The idea of a static experience of fear isn't native to Greek thought, which suggests that the famous "fear of the Lord" was never meant to describe a private reverence of the powers that be, but rather an impetus to move toward the Lord by increasing the knowledge of creation and thus turning raw fear into glorious joy (as elaborated above). This mesmerizing verb is used 93 times, see full concordance, and from it in turn derive:
- Together with the preposition εκ (ek), meaning out: the verb εκφοβεω (ekphobeo), meaning to alarm or freak out (2 Corinthians 10:9 only). From this verb in turn comes:
- The adjective φοβερος (phoberos), meaning terrifying or fearful (Hebrews 10:27, 10:31 and 12:21 only).

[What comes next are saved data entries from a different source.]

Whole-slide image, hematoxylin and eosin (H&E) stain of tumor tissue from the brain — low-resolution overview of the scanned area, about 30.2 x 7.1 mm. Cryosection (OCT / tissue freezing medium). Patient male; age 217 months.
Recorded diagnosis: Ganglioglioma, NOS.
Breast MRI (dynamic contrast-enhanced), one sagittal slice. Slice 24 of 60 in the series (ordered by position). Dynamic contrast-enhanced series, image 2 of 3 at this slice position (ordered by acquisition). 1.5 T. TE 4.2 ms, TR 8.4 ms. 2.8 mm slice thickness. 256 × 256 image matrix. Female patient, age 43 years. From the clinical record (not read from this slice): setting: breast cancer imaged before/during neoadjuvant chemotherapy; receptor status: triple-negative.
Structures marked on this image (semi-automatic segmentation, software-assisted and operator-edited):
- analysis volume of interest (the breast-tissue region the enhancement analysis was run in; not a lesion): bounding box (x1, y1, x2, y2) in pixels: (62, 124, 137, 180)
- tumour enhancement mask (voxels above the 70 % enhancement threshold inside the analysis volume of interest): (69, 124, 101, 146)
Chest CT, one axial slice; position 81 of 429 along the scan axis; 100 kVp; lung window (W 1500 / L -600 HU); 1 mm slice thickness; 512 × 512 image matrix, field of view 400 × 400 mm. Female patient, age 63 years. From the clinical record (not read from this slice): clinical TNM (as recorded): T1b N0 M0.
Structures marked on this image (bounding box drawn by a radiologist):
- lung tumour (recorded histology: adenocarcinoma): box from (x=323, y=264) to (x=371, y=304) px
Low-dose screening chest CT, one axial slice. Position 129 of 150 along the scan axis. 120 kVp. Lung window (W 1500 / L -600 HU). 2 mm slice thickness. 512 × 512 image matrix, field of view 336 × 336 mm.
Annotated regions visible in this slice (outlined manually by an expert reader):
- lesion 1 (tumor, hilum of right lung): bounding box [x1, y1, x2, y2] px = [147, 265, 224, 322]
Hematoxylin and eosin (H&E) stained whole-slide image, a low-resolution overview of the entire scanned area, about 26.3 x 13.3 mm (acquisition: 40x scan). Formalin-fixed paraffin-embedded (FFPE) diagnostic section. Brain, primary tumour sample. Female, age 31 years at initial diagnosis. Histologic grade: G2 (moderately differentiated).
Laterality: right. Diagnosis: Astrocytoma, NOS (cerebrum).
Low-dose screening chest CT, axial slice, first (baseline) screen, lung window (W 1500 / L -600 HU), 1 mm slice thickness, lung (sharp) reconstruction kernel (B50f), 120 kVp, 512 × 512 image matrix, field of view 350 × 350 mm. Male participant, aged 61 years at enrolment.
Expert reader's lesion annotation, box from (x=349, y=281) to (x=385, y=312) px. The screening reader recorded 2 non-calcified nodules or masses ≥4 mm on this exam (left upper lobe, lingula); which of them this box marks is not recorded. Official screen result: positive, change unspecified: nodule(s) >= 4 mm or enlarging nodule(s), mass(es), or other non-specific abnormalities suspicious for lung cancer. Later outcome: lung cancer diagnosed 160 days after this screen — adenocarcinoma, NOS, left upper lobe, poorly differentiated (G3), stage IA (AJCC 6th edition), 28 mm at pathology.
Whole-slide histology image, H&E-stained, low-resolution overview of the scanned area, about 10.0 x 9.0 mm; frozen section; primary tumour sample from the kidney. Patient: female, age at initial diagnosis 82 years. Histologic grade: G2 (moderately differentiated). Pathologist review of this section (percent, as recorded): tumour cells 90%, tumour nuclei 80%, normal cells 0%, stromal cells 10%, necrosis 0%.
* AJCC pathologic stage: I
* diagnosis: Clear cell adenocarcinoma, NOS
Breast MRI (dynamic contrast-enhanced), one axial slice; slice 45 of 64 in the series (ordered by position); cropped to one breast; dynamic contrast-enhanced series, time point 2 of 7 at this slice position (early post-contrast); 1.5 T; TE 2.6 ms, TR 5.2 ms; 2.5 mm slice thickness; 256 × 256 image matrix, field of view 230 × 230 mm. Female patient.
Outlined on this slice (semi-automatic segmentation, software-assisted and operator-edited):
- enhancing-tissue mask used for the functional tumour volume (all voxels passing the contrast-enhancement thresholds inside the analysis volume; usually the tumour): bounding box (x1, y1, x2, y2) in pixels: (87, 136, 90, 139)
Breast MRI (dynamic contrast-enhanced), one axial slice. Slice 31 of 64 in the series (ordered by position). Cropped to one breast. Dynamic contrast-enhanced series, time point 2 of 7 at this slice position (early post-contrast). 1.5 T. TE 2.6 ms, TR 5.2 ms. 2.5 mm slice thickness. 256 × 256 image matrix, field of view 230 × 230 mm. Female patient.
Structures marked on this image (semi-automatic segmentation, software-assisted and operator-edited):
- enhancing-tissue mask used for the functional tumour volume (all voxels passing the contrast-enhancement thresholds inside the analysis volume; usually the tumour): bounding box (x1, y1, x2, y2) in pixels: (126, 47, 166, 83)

- The noun φοβητρον (phobetron), which describes something terrifying; a dreadful sight, appearance or event (Luke 21:11 only).
The verb τρεμω (tremo) means to tremble (hence the word), but particularly to tremble with fear (Mark 5:33, Luke 8:47 and 2 Peter 2:10 only). It stems from a Proto-Indo-European root "trem-", to tremble with fear, hence also the word tremor. From the same PIE root comes the verb τρεω (treo), which relates to the English word terror. The latter verb is not used in the New Testament. From the former derive:
- The noun τρομος (tromos), meaning a tremor or a trembling from terror. This noun is used 5 times, see full concordance, and from it in turn comes:
- Together with the preposition εν (en), meaning in, at, on: the adjective εντρομος (entromos), meaning trembling by induced or injected fear (the en-part implies a fear that is generated internally from an external impulse; it's a word like enraged or encumbered). It occurs in Acts 7:32, 16:29 and Hebrews 12:21 only.